Seit Erlangung der Unabhängigkeit, 1990, als sie bei über 80% lag, sank sie kontinuierlich. 2004, als die friedliche „Rosenrevolution“ Eduard Schewardnadse zum Rücktritt gezwungen hatte, gingen noch rund 70% zu den Urnen, um ihren gefeierten Helden „Mischa“ Saakaschwili mit 96% (sic!) der Stimmen zum Staatspräsidenten zu wählen.
Acht Jahre später, also nur 18 Jahre nach Erlangung der Unabhängigkeit, hatten bereits 40% das Vertrauen in die georgische Politik verloren: Nur noch 59,8% ließen sich 2008 mobilisieren, um mit einer 55% gegen 40%-Entscheidung, Saakaschwili wieder abzuwählen, und sich dem gleichsam aus dem Nichts erschienenen, zuvor nur als „Mann ohne Gesicht“ bekannten, Oligarch Bidsina Iwanischwili zuzuwenden.
Interessant indes ist, wo auch in 2020 wieder die höchsten Wahlbeteiligungen verzeichnet wurde: In den Kaukasusregionen entlang der russischen Grenze, an der Schwarzmeer-Küste und in Regionen entlang der sogenannten „Administrative Border Lines“, also der faktisch, aber nicht völkerrechtlich bestehenden Grenzen zu den von Russland besetzten Gebieten Abchasien und Tskhinvali/Süd-Ossetien. – Wenn also etwas noch ein paar mehr Wähler mobilisieren kann in Georgien, dann scheint es die Angst vor dem Erzfeind Russland zu sein.

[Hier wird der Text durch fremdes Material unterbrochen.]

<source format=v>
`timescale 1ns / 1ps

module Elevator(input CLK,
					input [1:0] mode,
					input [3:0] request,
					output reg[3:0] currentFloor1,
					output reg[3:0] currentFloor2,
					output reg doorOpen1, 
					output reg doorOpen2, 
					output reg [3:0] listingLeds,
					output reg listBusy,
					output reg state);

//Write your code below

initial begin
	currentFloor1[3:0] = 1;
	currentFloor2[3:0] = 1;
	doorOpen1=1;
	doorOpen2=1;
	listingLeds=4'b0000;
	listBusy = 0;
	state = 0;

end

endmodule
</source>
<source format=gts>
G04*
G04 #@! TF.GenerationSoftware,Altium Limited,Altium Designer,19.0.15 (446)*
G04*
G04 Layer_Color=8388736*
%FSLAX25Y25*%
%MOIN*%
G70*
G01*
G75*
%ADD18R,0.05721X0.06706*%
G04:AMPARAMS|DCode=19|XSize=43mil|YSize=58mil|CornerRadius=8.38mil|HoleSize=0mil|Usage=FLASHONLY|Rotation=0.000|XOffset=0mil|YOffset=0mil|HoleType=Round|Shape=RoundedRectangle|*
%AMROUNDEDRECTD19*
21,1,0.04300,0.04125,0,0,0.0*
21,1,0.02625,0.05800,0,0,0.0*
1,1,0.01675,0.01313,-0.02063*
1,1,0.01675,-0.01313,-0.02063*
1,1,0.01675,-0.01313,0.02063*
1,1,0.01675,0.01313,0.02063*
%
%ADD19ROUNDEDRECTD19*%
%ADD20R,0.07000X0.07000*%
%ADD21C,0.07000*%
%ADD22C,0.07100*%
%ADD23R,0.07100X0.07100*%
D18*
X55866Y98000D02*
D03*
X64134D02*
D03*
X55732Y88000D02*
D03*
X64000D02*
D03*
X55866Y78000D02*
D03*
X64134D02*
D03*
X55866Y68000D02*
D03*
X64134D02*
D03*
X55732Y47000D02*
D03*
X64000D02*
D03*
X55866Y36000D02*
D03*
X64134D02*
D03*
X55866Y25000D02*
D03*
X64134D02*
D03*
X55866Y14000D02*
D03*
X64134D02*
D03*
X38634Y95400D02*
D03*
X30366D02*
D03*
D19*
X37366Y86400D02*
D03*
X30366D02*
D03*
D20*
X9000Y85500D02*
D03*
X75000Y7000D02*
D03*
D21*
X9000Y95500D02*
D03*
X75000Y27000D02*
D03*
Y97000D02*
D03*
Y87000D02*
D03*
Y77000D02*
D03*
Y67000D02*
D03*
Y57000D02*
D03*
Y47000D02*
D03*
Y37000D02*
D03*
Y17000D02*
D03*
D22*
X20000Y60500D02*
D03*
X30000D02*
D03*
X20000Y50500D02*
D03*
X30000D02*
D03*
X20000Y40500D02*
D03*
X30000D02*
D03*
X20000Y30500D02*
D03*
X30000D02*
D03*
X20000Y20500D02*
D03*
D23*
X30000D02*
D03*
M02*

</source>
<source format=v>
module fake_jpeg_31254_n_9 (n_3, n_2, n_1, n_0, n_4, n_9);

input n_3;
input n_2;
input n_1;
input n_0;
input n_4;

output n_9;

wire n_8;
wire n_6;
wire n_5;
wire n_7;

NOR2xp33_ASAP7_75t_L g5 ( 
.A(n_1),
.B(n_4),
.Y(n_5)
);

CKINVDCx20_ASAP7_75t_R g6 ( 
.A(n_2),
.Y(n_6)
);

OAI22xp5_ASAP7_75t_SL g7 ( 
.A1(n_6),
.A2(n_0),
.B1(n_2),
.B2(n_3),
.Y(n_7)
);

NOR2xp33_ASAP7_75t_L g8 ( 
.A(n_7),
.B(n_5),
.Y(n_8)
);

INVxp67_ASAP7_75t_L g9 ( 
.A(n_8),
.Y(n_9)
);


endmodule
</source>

Währungsverfall, Inflation, Arbeitslosigkeit
Verwundern kann diese Politikmüdigkeit weiter Teile der georgischen Bevölkerung nicht: Die Währung des Landes verlor seit Übernahme der Regierung durch Iwanischwili und seine Gefolgsleute im Januar 2013 mehr als die Hälfte ihres Werts. Die Auslandsverschuldung hat sich annähernd verdoppelt. Die jährliche Handelsbilanz sank in den ersten beiden Regierungsjahren des „Georgischen Traums“ auf ein Allzeittief, das um ein 3‑faches niedriger lag als im Durchschnitt der Saakaschwili-Jahre. Seitdem verbesserte sie sich zwar leicht, blieb aber ‚stabil‘ im negativen Bereich und auf einem Wert, der um ein 2.5‑faches niedriger liegt als während der Jahre unter Saakaschwili.

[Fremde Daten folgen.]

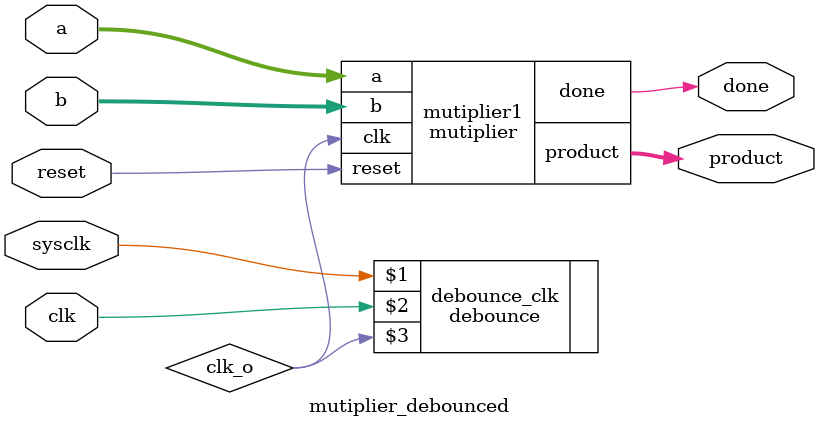
<source format=v>
module synchronous_up_counter(clk,reset,count);
  input clk;
  input reset;
  output [3:0] count;

  wire clk;
  wire reset;
  wire [3:0] count;

  d_latch d0(q_inverse0,1'b0,reset,clk,count[0],q_inverse0);
  d_latch d1(q_inverse1,q_inverse0,reset,clk,count[1],q_inverse1);
  d_latch d2(q_inverse2,enable2,reset,clk,count[2],q_inverse2);
  d_latch d3(q_inverse3,enable3,reset,clk,count[3],q_inverse3);
  nand nand_gate1(enable2,count[1],count[0]);
  nand nand_gate2(enable3,count[2],count[1],count[0]);

endmodule

module mutiplier(a,b,clk,reset,product,done);
  input [1:0] a;
  input [1:0] b;
  input clk;
  input reset;
  output [3:0] product;
  output done;  //¸ßµçÆ½±íÊ¾¼ÆËãÍê³É,µÍµçÆ½Ê¹ÄÜ

  wire [1:0] a;
  wire [1:0] b;
  wire clk;
  wire reset;
  wire [3:0] product;
  wire done;

  wire [3:0] count;

  accumulator accumulator1({2'b00,a},clk,done,reset,product,);

  synchronous_up_counter counter1(clk|done,reset,count);

  assign done=(count[1:0]==b);


endmodule

module mutiplier_debounced(sysclk,a,b,clk,reset,product,done);
  input sysclk;
  input [1:0] a;
  input [1:0] b;
  input clk;
  input reset;
  output [3:0] product;
  output done;  //¸ßµçÆ½±íÊ¾¼ÆËãÍê³É,µÍµçÆ½Ê¹ÄÜ

  wire sysclk;
  wire [1:0] a;
  wire [1:0] b;
  wire clk;
  wire reset;
  wire [3:0] product;
  wire done;

  debounce debounce_clk(sysclk,clk,clk_o);
  mutiplier mutiplier1(a,b,clk_o,reset,product,done);
endmodule

</source>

Die Wachstumsrate des Bruttoinlandsprodukts liegt – abgesehen von einem Vergleich mit dem Jahr des Augustkriegs 2008 und dem darauffolgenden – konstant erheblich unterhalb der Rate, die die georgische Wirtschaft während der Jahre unter Saakaschwili erzielt hat.
Dagegen stieg der Verbraucherpreisindex von knapp über 100 auf 145, die Kerninflationsrate von minus 0,5% in 2012 auf 6.5% in 2020 und die Inflationsrate für Nahrungsmittel, die in den Saakaschwili-Jahren kaum über, oft unter Null Prozent lag, auf deutlich über 15%.

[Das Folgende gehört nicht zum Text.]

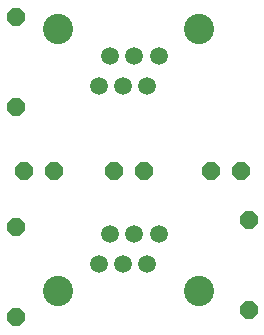
<source format=gts>
G75*
G70*
%OFA0B0*%
%FSLAX24Y24*%
%IPPOS*%
%LPD*%
%AMOC8*
5,1,8,0,0,1.08239X$1,22.5*
%
%ADD10OC8,0.0600*%
%ADD11C,0.1009*%
%ADD12C,0.0595*%
D10*
X002056Y001681D03*
X002056Y004681D03*
X002306Y006556D03*
X003306Y006556D03*
X002056Y008681D03*
X002056Y011681D03*
X005306Y006556D03*
X006306Y006556D03*
X008556Y006556D03*
X009556Y006556D03*
X009806Y004931D03*
X009806Y001931D03*
D11*
X008169Y002556D03*
X003444Y002556D03*
X003444Y011306D03*
X008169Y011306D03*
D12*
X006806Y010401D03*
X006003Y010401D03*
X005200Y010401D03*
X004806Y009401D03*
X005609Y009401D03*
X006413Y009401D03*
X006806Y004462D03*
X006003Y004462D03*
X005200Y004462D03*
X004806Y003462D03*
X005609Y003462D03*
X006413Y003462D03*
M02*

</source>
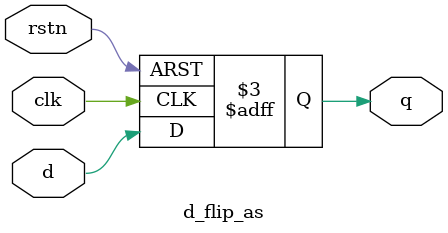
<source format=v>
`timescale 1ns / 1ps


module d_flip_as(
input d,
input rstn,
input clk,
output reg q
    );
    always @(posedge clk or negedge rstn)
        if(!rstn)
            q<=0;
        else
            q<=d;
endmodule

</source>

Auf dem „Gini-Index“ der World Bank, der die Ungleichverteilung von wirtschaftlichem Vermögen in einem Land ausweist, steht Georgien auf dem schlechtesten Platz unter allen der EU angehörenden Nationen, mit Werten, die, nach kurzer Erholung unter Saakaschwili, seit 2008 kontinuierlich sinken und auch in 2019 weiter gesunken waren. Im Klartext: Die Reichen in Georgien werden immer reicher, die Armen immer ärmer.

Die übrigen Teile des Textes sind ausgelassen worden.